*PASSAGE TO READ*
• • • • • • •

Our research

Research in this centre covers the entire range of the engineering sciences, from the microstructure of materials to the flow of ocean currents. Our researchers work with the power generating industries, including renewable energy, aerospace, automotive, biomechanics and civil engineering companies.

MaSC areas of activity

The Centre continues to establish and develop an active portfolio of research against the following key areas of activity

1. Multi-scale Multi-physics Modelling for Engineering Application
   At the core of our research we have a strong and internationally recognized track record of developing and refining a wide range of computational models (FVM, SPH, FEM, LBM). Potential is high to position MaSC as a conduit to strengthen existing interactions with academics in CEAS, EES and Materials who are engaged in similar activities. Our research strengths cover a range of multi-physics phenomena and are developed to span a range of physical scales. These include turbulence mechanics, multiphase and free-surface flow, fluid structure interaction, combustion and fire, crack propagation and growth. We seek to build on this work by enabling efficient coupling between these areas to address key industrial challenges, such as energy storage and fusion, and by adapting them for use in different domains.

• • • • • • •

*SUPPLIED ENTRIES*

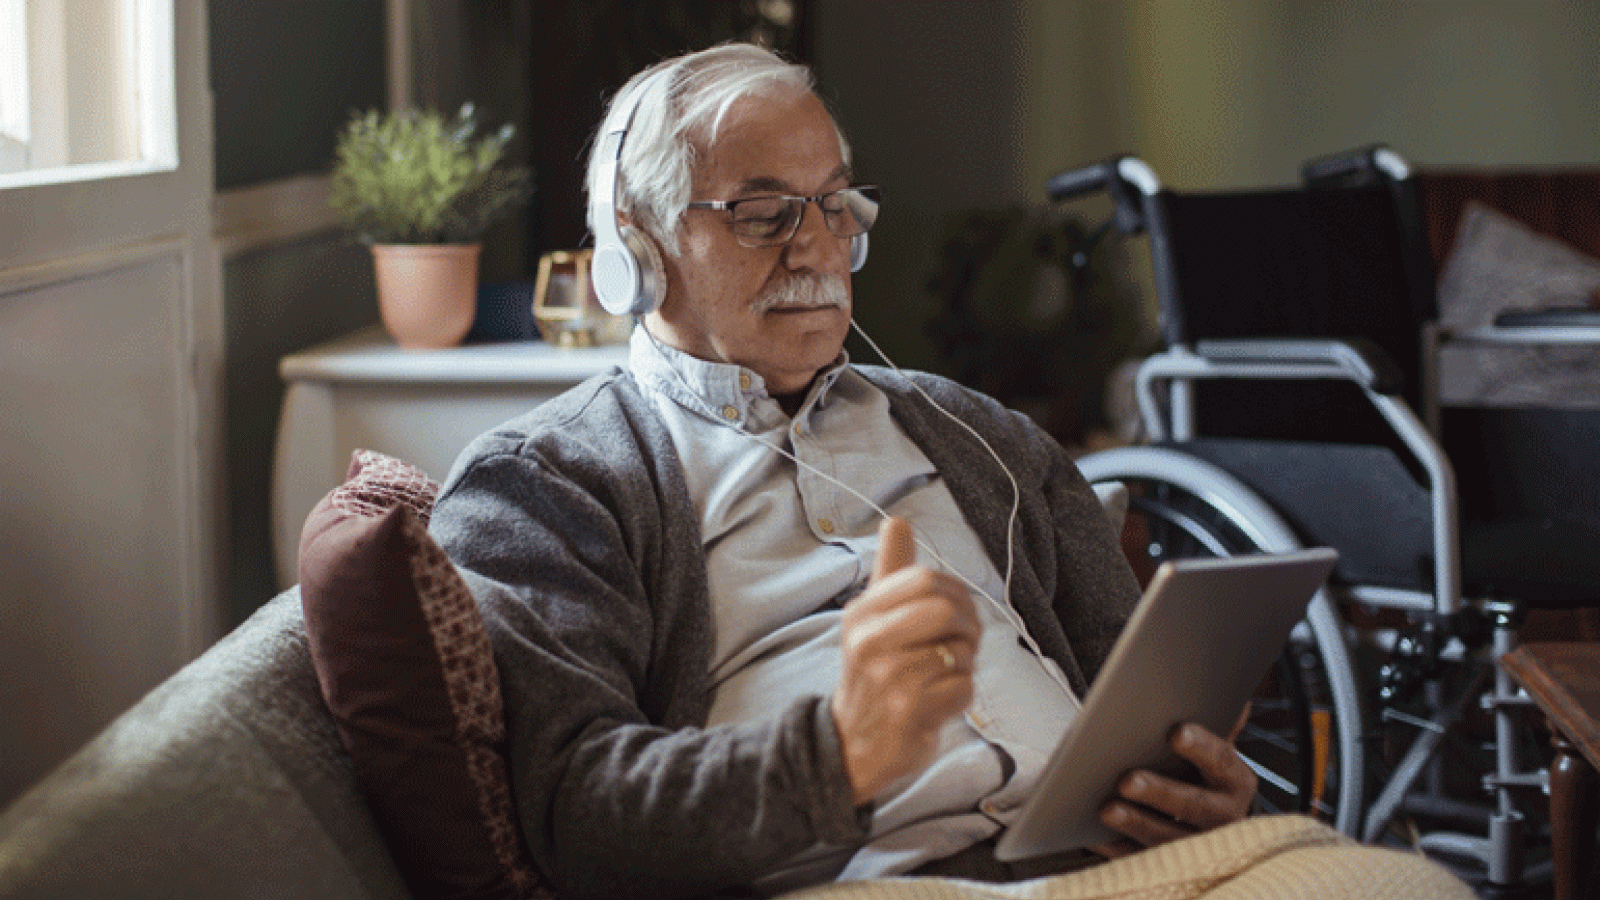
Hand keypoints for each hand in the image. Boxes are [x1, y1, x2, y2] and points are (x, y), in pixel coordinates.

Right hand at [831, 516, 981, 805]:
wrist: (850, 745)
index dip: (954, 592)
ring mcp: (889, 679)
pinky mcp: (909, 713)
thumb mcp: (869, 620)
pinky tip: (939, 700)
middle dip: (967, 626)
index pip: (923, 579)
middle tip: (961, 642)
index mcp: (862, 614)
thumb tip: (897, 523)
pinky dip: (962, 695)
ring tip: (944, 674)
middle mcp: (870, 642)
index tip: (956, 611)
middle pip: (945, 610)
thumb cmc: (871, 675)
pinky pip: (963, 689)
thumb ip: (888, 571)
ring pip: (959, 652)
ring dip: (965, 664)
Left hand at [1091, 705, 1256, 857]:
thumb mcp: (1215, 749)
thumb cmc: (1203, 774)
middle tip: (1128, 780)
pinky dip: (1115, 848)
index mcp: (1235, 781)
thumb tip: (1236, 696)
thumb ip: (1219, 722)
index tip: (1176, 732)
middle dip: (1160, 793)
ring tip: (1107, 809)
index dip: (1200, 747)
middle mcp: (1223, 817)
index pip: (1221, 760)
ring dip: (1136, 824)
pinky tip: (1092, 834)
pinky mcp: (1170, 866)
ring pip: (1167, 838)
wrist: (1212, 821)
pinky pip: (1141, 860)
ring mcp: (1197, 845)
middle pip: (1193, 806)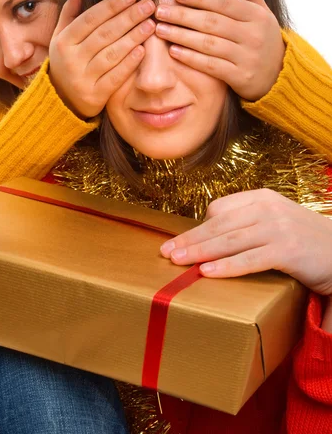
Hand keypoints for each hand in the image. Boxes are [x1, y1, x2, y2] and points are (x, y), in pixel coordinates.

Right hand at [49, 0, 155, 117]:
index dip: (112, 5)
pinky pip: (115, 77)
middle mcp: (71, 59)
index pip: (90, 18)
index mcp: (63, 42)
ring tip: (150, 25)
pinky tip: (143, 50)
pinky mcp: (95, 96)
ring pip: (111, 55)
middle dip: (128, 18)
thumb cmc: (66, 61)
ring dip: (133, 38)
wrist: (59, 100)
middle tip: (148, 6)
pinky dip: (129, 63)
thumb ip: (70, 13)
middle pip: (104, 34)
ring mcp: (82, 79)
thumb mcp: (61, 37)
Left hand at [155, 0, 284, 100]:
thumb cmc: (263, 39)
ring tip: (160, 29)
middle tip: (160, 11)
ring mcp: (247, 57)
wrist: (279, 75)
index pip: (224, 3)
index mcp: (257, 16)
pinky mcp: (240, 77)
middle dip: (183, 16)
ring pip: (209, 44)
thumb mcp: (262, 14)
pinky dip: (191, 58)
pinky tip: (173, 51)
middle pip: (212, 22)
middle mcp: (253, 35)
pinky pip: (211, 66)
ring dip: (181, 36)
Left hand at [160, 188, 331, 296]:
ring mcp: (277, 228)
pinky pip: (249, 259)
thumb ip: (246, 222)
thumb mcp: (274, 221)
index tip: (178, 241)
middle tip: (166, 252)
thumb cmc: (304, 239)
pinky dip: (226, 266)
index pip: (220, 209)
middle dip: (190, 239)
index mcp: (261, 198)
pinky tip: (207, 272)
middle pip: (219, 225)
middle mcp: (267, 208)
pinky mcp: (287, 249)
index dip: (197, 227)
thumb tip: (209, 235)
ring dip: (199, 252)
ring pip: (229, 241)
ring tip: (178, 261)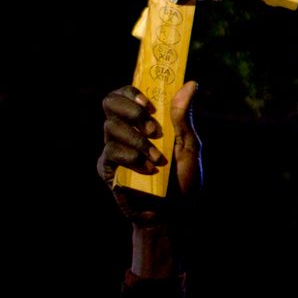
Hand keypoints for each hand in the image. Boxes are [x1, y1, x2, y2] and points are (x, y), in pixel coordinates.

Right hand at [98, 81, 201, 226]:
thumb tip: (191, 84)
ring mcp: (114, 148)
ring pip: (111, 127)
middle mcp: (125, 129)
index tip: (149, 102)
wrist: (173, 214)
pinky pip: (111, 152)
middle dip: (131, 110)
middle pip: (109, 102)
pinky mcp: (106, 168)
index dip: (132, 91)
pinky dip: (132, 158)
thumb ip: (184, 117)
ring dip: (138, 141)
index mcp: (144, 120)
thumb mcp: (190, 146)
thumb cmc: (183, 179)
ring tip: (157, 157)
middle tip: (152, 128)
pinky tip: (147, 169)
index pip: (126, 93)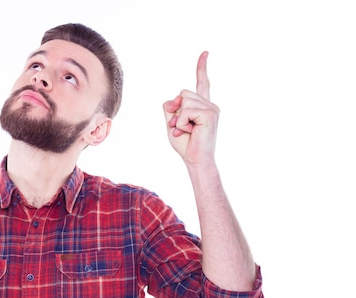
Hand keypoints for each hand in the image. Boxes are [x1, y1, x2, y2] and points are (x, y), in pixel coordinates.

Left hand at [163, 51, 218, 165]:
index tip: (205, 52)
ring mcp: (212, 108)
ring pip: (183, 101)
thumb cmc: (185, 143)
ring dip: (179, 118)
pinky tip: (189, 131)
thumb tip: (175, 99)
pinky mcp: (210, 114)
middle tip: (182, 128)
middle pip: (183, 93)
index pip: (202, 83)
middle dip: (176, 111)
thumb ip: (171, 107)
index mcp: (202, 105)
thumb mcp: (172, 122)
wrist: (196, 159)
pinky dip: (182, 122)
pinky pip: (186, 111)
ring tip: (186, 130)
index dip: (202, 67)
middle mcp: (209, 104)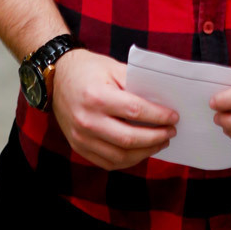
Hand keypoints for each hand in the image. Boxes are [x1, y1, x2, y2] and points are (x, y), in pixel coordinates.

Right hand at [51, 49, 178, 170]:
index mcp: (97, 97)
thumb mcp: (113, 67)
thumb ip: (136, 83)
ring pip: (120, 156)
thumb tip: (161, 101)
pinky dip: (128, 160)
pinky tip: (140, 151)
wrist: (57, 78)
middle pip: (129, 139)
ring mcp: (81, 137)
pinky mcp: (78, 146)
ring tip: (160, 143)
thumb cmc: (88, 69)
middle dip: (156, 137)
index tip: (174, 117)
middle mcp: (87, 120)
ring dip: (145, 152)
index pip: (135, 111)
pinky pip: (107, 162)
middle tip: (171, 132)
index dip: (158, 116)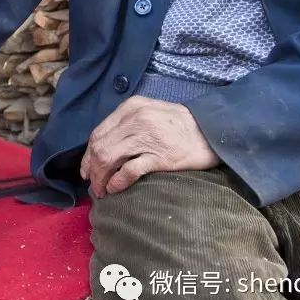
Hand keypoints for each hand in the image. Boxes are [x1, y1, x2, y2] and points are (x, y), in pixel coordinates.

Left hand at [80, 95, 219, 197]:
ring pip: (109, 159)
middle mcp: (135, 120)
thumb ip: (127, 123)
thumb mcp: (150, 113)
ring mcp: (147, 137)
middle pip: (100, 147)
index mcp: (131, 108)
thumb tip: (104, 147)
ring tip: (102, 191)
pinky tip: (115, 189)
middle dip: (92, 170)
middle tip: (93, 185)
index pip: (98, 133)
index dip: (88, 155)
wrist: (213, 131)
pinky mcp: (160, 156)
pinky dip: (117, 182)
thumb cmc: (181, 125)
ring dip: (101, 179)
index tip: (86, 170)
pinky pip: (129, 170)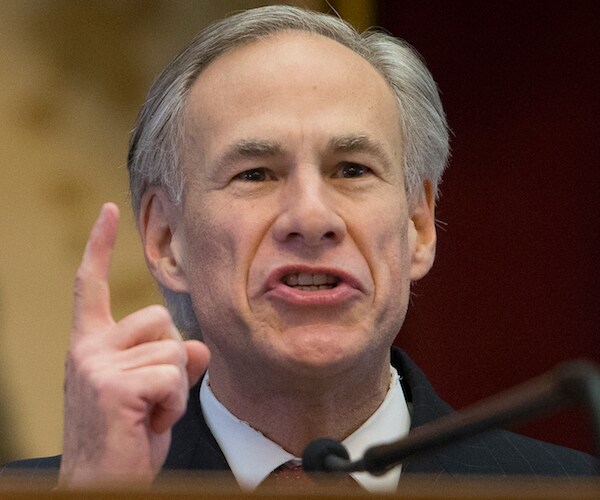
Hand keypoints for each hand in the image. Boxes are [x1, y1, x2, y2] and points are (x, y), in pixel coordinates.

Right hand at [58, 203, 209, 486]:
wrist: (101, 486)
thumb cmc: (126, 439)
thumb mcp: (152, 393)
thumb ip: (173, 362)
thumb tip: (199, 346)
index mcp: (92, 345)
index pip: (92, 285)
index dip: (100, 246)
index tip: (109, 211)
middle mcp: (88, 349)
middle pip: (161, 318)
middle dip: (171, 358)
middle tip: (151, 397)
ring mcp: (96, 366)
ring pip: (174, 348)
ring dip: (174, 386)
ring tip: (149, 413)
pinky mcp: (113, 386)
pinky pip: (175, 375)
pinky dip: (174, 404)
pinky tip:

• • • • • • •

*QUESTIONS TO ANSWER*
1. Reproduce word for word the part of the "Our research" text starting at "1. Multi-scale Multi-physics" and ending at "in different domains.".
2. According to the "Our research" text, which two key industrial challenges does the centre give as examples of what coupling its research areas should address?

*RESPONSES TO THE EXERCISE*
1.
1. Multi-scale Multi-physics Modelling for Engineering Application
   At the core of our research we have a strong and internationally recognized track record of developing and refining a wide range of computational models (FVM, SPH, FEM, LBM). Potential is high to position MaSC as a conduit to strengthen existing interactions with academics in CEAS, EES and Materials who are engaged in similar activities. Our research strengths cover a range of multi-physics phenomena and are developed to span a range of physical scales. These include turbulence mechanics, multiphase and free-surface flow, fluid structure interaction, combustion and fire, crack propagation and growth. We seek to build on this work by enabling efficient coupling between these areas to address key industrial challenges, such as energy storage and fusion, and by adapting them for use in different domains.

2. Energy storage and fusion.